Reactive Transformer (RxT) -- Stateful Real-Time Processing for Event-Driven Reactive Language Models
Adam Filipek
TL;DR
The paper addresses the inefficiency and latency of stateless LLMs in long, multi-turn dialogues by introducing the Reactive Transformer (RxT), an event-driven, stateful architecture that maintains a fixed-size Short-Term Memory (STM) and decouples response generation from memory updates through asynchronous processing. RxT redefines the Transformer flow into a cyclical interaction: a Generator-Decoder produces responses conditioned on STM, while a Memory Encoder and Memory Attention Network asynchronously update STM with representations of each interaction, yielding linear, user-facing cost with respect to the number of turns. A four-stage supervised training curriculum is proposed to stabilize learning across the generator, memory encoder, and memory attention components, addressing the cold-start problem and enabling effective end-to-end operation. Experimental results on synthetic data show RxT variants achieving lower perplexity, higher coherence rewards, and constant per-turn latency, demonstrating the practicality and efficiency of stateful, event-driven dialogue processing over traditional stateless approaches.
Abstract
The Transformer architecture has become the de facto standard for Large Language Models (LLMs), demonstrating remarkable capabilities in language understanding and generation.

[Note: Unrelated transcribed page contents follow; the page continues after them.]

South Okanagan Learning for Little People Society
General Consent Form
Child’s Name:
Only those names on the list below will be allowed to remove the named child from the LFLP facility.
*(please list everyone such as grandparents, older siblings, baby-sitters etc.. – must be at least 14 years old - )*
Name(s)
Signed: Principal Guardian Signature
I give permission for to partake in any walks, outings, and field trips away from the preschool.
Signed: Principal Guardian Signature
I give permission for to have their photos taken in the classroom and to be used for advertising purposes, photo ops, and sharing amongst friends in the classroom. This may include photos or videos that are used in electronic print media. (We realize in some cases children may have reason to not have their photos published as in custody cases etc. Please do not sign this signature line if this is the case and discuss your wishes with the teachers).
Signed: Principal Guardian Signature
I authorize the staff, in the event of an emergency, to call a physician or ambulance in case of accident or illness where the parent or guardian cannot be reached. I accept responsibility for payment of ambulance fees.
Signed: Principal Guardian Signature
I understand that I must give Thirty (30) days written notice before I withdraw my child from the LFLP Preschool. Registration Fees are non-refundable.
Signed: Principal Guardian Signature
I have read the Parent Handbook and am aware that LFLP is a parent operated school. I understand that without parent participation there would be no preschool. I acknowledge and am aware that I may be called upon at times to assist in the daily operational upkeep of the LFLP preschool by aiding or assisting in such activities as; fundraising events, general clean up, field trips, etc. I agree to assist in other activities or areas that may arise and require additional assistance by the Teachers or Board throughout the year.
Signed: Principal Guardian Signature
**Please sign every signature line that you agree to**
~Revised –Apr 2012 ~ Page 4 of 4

However, its application in conversational AI is fundamentally constrained by its stateless nature and the quadratic computational complexity ($O(L^2)$) with respect to sequence length $L$. Current models emulate memory by reprocessing an ever-expanding conversation history with each turn, leading to prohibitive costs and latency in long dialogues. This paper introduces the Reactive Transformer (RxT), a novel architecture designed to overcome these limitations by shifting from a data-driven to an event-driven paradigm. RxT processes each conversational turn as a discrete event in real-time, maintaining context in an integrated, fixed-size Short-Term Memory (STM) system. The architecture features a distinct operational cycle where a generator-decoder produces a response based on the current query and the previous memory state, after which a memory-encoder and a dedicated Memory Attention network asynchronously update the STM with a representation of the complete interaction. This design fundamentally alters the scaling dynamics, reducing the total user-facing cost of a conversation from quadratic ($O(N^2 \cdot T)$) to linear ($O(N \cdot T)$) with respect to the number of interactions $N$. By decoupling response generation from memory updates, RxT achieves low latency, enabling truly real-time, stateful, and economically viable long-form conversations. We validated our architecture with a series of proof-of-concept experiments on synthetic data, demonstrating superior performance and constant-time inference latency compared to a baseline stateless model of comparable size.